* _TASK MATERIAL_:

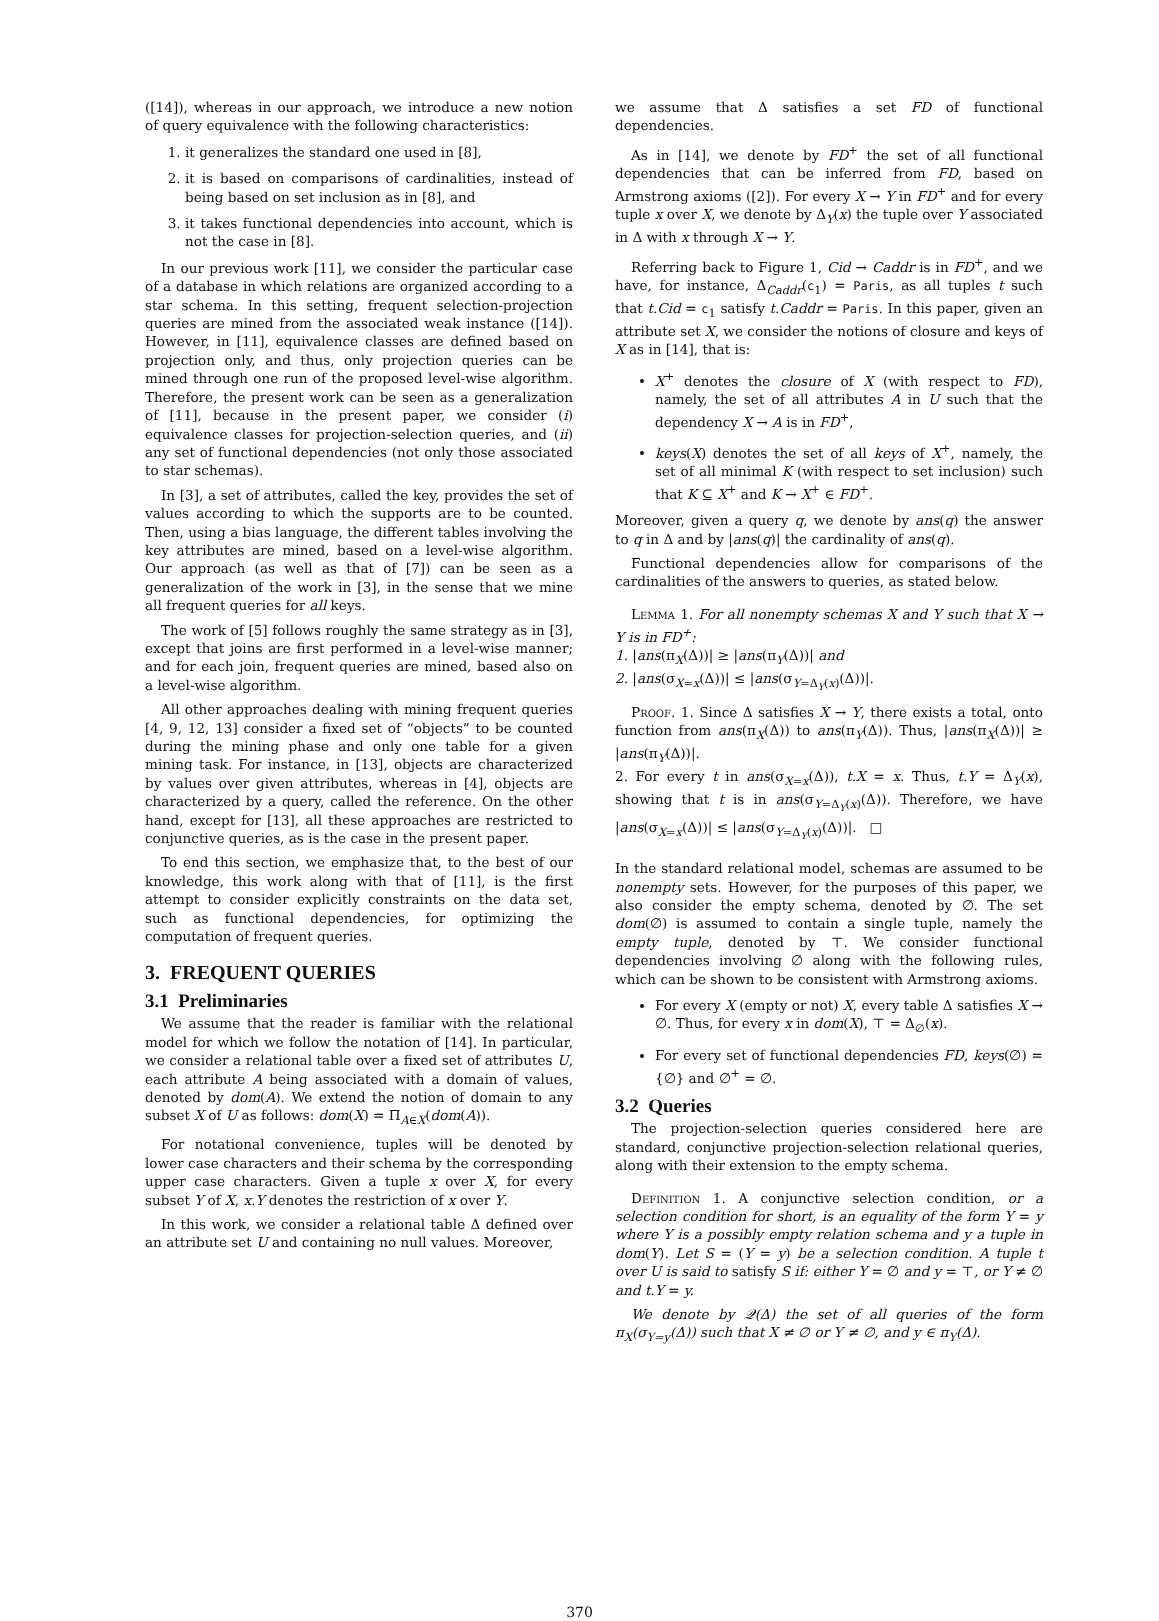([14]), whereas in our approach, we introduce a new notion of query equivalence with the following characteristics:
1. it generalizes the standard one used in [8],
2. it is based on comparisons of cardinalities, instead of being based on set inclusion as in [8], and
3. it takes functional dependencies into account, which is not the case in [8].
In our previous work [11], we consider the particular case of a database in which relations are organized according to a star schema. In this setting, frequent selection-projection queries are mined from the associated weak instance ([14]). However, in [11], equivalence classes are defined based on projection only, and thus, only projection queries can be mined through one run of the proposed level-wise algorithm. Therefore, the present work can be seen as a generalization of [11], because in the present paper, we consider (i) equivalence classes for projection-selection queries, and (ii) any set of functional dependencies (not only those associated to star schemas).
In [3], a set of attributes, called the key, provides the set of values according to which the supports are to be counted. Then, using a bias language, the different tables involving the key attributes are mined, based on a level-wise algorithm. Our approach (as well as that of [7]) can be seen as a generalization of the work in [3], in the sense that we mine all frequent queries for all keys.
The work of [5] follows roughly the same strategy as in [3], except that joins are first performed in a level-wise manner; and for each join, frequent queries are mined, based also on a level-wise algorithm.
All other approaches dealing with mining frequent queries [4, 9, 12, 13] consider a fixed set of “objects” to be counted during the mining phase and only one table for a given mining task. For instance, in [13], objects are characterized by values over given attributes, whereas in [4], objects are characterized by a query, called the reference. On the other hand, except for [13], all these approaches are restricted to conjunctive queries, as is the case in the present paper.
To end this section, we emphasize that, to the best of our knowledge, this work along with that of [11], is the first attempt to consider explicitly constraints on the data set, such as functional dependencies, for optimizing the computation of frequent queries.
3. FREQUENT QUERIES
3.1 Preliminaries
We assume that the reader is familiar with the relational model for which we follow the notation of [14]. In particular, we consider a relational table over a fixed set of attributes U, each attribute A being associated with a domain of values, denoted by dom(A). We extend the notion of domain to any subset X of U as follows: dom(X) = Π<sub>A∈X</sub>(dom(A)).
For notational convenience, tuples will be denoted by lower case characters and their schema by the corresponding upper case characters. Given a tuple x over X, for every subset Y of X, x.Y denotes the restriction of x over Y.
In this work, we consider a relational table Δ defined over an attribute set U and containing no null values. Moreover,
we assume that Δ satisfies a set FD of functional dependencies.
As in [14], we denote by FD<sup>+</sup> the set of all functional dependencies that can be inferred from FD, based on Armstrong axioms ([2]). For every X → Y in FD<sup>+</sup> and for every tuple x over X, we denote by Δ<sub>Y</sub>(x) the tuple over Y associated in Δ with x through X → Y.
Referring back to Figure 1, Cid → Caddr is in FD<sup>+</sup>, and we have, for instance, Δ<sub>Caddr</sub>(c<sub>1</sub>) = Paris, as all tuples t such that t.Cid = c<sub>1</sub> satisfy t.Caddr = Paris. In this paper, given an attribute set X, we consider the notions of closure and keys of X as in [14], that is:
X<sup>+</sup> denotes the closure of X (with respect to FD), namely, the set of all attributes A in U such that the dependency X → A is in FD<sup>+</sup>,
keys(X) denotes the set of all keys of X<sup>+</sup>, namely, the set of all minimal K (with respect to set inclusion) such that K ⊆ X<sup>+</sup> and K → X<sup>+</sup> ∈ FD<sup>+</sup>.
Moreover, given a query q, we denote by ans(q) the answer to q in Δ and by |ans(q)| the cardinality of ans(q).
Functional dependencies allow for comparisons of the cardinalities of the answers to queries, as stated below.
Lemma 1. For all nonempty schemas X and Y such that X → Y is in FD<sup>+</sup>:
1. |ans(π<sub>X</sub>(Δ))| ≥ |ans(π<sub>Y</sub>(Δ))| and
2. |ans(σ<sub>X=x</sub>(Δ))| ≤ |ans(σ<sub>Y=Δ<sub>Y</sub>(x)</sub>(Δ))|.
Proof. 1. Since Δ satisfies X → Y, there exists a total, onto function from ans(π<sub>X</sub>(Δ)) to ans(π<sub>Y</sub>(Δ)). Thus, |ans(π<sub>X</sub>(Δ))| ≥ |ans(π<sub>Y</sub>(Δ))|.
2. For every t in ans(σ<sub>X=x</sub>(Δ)), t.X = x. Thus, t.Y = Δ<sub>Y</sub>(x), showing that t is in ans(σ<sub>Y=Δ<sub>Y</sub>(x)</sub>(Δ)). Therefore, we have |ans(σ<sub>X=x</sub>(Δ))| ≤ |ans(σ<sub>Y=Δ<sub>Y</sub>(x)</sub>(Δ))|. □
In the standard relational model, schemas are assumed to be nonempty sets. However, for the purposes of this paper, we also consider the empty schema, denoted by ∅. The set dom(∅) is assumed to contain a single tuple, namely the empty tuple, denoted by ⊤. We consider functional dependencies involving ∅ along with the following rules, which can be shown to be consistent with Armstrong axioms.
For every X (empty or not) X, every table Δ satisfies X → ∅. Thus, for every x in dom(X), ⊤ = Δ<sub>∅</sub>(x).
For every set of functional dependencies FD, keys(∅) = {∅} and ∅<sup>+</sup> = ∅.
3.2 Queries
The projection-selection queries considered here are standard, conjunctive projection-selection relational queries, along with their extension to the empty schema.
Definition 1. A conjunctive selection condition, or a selection condition for short, is an equality of the form Y = y where Y is a possibly empty relation schema and y a tuple in dom(Y). Let S = (Y = y) be a selection condition. A tuple t over U is said to satisfy S if: either Y = ∅ and y = ⊤, or Y ≠ ∅ and t.Y = y.
We denote by 𝒬(Δ) the set of all queries of the form π<sub>X</sub>(σ<sub>Y=y</sub>(Δ)) such that X ≠ ∅ or Y ≠ ∅, and y ∈ π<sub>Y</sub>(Δ).
370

* _TASK TO COMPLETE_:
From the line containing "Proof. 1. Since" down to the last line of the data above, copy every line exactly; leave out all other lines.

* _RESPONSE BOX_:
Proof. 1. Since Δ satisfies X → Y, there exists a total, onto function from ans(π<sub>X</sub>(Δ)) to ans(π<sub>Y</sub>(Δ)). Thus, |ans(π<sub>X</sub>(Δ))| ≥ |ans(π<sub>Y</sub>(Δ))|.
2. For every t in ans(σ<sub>X=x</sub>(Δ)), t.X = x. Thus, t.Y = Δ<sub>Y</sub>(x), showing that t is in ans(σ<sub>Y=Δ<sub>Y</sub>(x)</sub>(Δ)). Therefore, we have |ans(σ<sub>X=x</sub>(Δ))| ≤ |ans(σ<sub>Y=Δ<sub>Y</sub>(x)</sub>(Δ))|. □
In the standard relational model, schemas are assumed to be nonempty sets. However, for the purposes of this paper, we also consider the empty schema, denoted by ∅. The set dom(∅) is assumed to contain a single tuple, namely the empty tuple, denoted by ⊤. We consider functional dependencies involving ∅ along with the following rules, which can be shown to be consistent with Armstrong axioms.
For every X (empty or not) X, every table Δ satisfies X → ∅. Thus, for every x in dom(X), ⊤ = Δ<sub>∅</sub>(x).
For every set of functional dependencies FD, keys(∅) = {∅} and ∅<sup>+</sup> = ∅.
3.2 Queries
The projection-selection queries considered here are standard, conjunctive projection-selection relational queries, along with their extension to the empty schema.
Definition 1. A conjunctive selection condition, or a selection condition for short, is an equality of the form Y = y where Y is a possibly empty relation schema and y a tuple in dom(Y). Let S = (Y = y) be a selection condition. A tuple t over U is said to satisfy S if: either Y = ∅ and y = ⊤, or Y ≠ ∅ and t.Y = y.
We denote by 𝒬(Δ) the set of all queries of the form π<sub>X</sub>(σ<sub>Y=y</sub>(Δ)) such that X ≠ ∅ or Y ≠ ∅, and y ∈ π<sub>Y</sub>(Δ).
370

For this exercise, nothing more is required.